▸ Exercise passage:
________________

Interaction of ethanol and L-glutamate in the guinea pig ileum myenteric plexus

Abstract

The guinea pig ileum longitudinal muscle myenteric plexus has recently been shown to contain receptors for excitatory amino acids like L-glutamate which are pharmacologically similar to the N-methyl-D-aspartate (NMDA) receptor subtype in the central nervous system (CNS). The present study utilized the longitudinal muscle myenteric plexus preparation to determine whether the reported ability of acute ethanol treatment to inhibit NMDA receptor activation in mammalian CNS preparations also occurs in the periphery. In the absence of Mg 2+, L-glutamate (3–100 μM) induced transient contractions in longitudinal muscle myenteric plexus that could be blocked by atropine. Contractile responses to L-glutamate were completely blocked by D, L-2-amino-5-phosphonovalerate (APV; 100 μM) and Mg 2+ (600 μM). Preincubation with ethanol (30–100 mM) for 2 min inhibited contractions to L-glutamate by up to 50% and caused additive inhibition with 100 μM Mg 2+. Ethanol (65 mM) inhibition of L-glutamate (60 μM) contractions increaed from 30% after 2 min preincubation to a maximum of 60% following 10 min. Ethanol (65 mM) inhibited contractions induced by acetylcholine (0.1 μM), 5-hydroxytryptamine (0.16μM) or histamine (0.3 μM), by no more than 10% suggesting that impairment of smooth muscle or cholinergic neuronal activity were not likely responsible for the 40% inhibition of L-glutamate contractions seen with ethanol. A previously identified contractile response to ethabol (10–300 mM), occuring immediately after addition to the longitudinal muscle myenteric plexus preparation, was still present in Mg 2+ deficient buffer. It was not blocked consistently by either APV (100 μM) or Mg 2+ (600 μM) suggesting that ethanol-induced contractions were not mediated via NMDA type receptors. These results suggest that ethanol selectively inhibits peripheral NMDA type excitatory amino acid receptors in addition to those in the CNS.

________________

▸ Human pose images with coordinates:
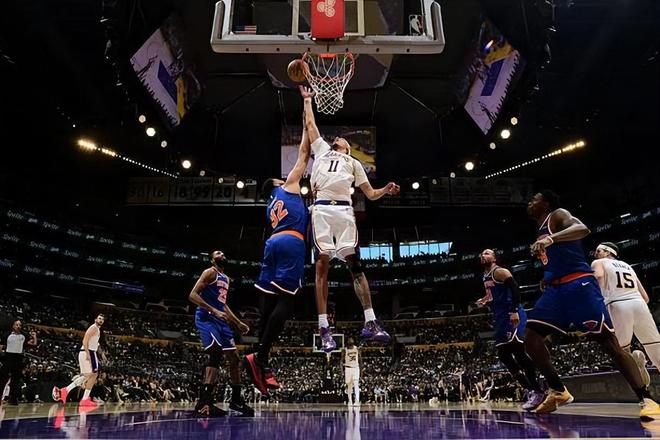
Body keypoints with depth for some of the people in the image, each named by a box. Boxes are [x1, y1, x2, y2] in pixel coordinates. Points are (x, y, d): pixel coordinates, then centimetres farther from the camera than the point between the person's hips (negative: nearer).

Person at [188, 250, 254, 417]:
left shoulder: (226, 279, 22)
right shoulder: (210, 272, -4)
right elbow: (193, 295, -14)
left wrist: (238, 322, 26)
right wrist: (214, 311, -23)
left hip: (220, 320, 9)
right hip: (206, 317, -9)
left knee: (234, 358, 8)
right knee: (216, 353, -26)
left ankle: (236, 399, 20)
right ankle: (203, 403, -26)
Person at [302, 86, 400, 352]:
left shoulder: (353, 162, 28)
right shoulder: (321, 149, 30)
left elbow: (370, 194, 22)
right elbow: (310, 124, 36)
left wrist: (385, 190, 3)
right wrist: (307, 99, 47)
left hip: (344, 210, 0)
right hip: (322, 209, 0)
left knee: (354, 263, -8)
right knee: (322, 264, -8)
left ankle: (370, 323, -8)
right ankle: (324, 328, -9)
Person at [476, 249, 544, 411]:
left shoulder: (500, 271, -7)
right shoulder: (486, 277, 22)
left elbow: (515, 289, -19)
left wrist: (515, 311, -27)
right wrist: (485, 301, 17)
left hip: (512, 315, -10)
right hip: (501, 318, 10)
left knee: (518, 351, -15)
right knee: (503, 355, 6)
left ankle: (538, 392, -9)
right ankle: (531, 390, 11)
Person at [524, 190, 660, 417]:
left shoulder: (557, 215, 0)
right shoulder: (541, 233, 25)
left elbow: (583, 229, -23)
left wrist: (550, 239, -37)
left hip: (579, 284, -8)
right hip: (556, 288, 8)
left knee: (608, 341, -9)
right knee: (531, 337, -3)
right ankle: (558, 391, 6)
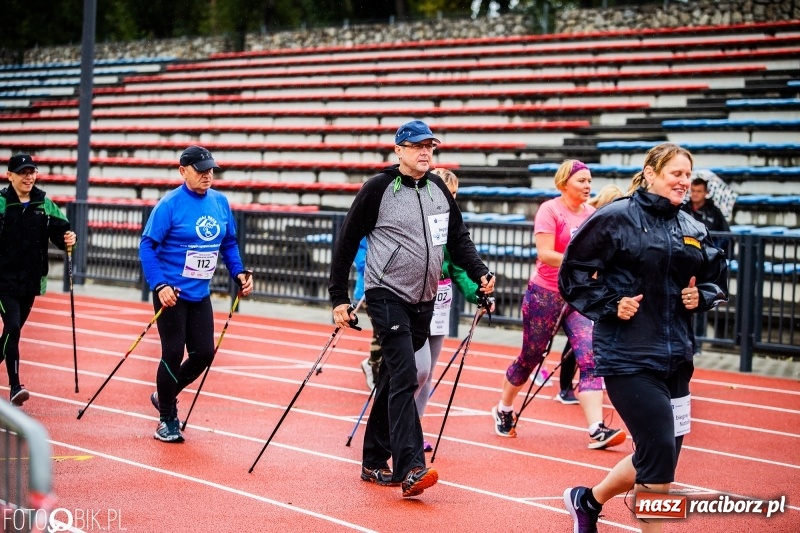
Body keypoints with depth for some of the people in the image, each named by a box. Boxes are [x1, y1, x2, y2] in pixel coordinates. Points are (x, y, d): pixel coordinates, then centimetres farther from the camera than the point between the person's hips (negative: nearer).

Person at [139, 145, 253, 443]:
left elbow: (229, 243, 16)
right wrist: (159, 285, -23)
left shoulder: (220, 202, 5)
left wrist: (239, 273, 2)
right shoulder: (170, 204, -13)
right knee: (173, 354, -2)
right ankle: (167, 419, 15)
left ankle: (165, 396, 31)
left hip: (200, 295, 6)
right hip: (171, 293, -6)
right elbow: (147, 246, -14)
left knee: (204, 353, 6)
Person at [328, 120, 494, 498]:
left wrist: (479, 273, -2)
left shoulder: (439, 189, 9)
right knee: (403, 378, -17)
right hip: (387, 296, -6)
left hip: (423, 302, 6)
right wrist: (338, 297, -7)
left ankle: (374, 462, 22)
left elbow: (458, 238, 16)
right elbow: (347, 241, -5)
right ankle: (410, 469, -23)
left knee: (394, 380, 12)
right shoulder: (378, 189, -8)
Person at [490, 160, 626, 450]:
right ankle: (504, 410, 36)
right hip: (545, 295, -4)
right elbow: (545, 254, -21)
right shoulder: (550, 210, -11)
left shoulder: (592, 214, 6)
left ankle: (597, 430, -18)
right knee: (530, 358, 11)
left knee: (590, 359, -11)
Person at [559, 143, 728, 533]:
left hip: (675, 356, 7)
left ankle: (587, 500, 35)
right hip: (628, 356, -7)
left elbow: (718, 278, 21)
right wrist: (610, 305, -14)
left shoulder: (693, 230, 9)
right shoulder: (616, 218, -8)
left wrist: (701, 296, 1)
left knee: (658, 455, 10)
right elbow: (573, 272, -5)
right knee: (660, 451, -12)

________________

▸ Assigned task:
Answer these questions about the abstract on ethanol and L-glutamate:
1. Which drug blocked the transient contractions that L-glutamate induced in the absence of Mg 2+?
2. At what concentration did APV completely block contractile responses to L-glutamate?
3. After how many minutes of preincubation did ethanol (65 mM) reach its maximum inhibition of L-glutamate (60 μM) contractions?
These rows come from a separate source and are unrelated to the abstract.

▸ Result for this exercise:
1. Atropine
2. 100 μM
3. 10 minutes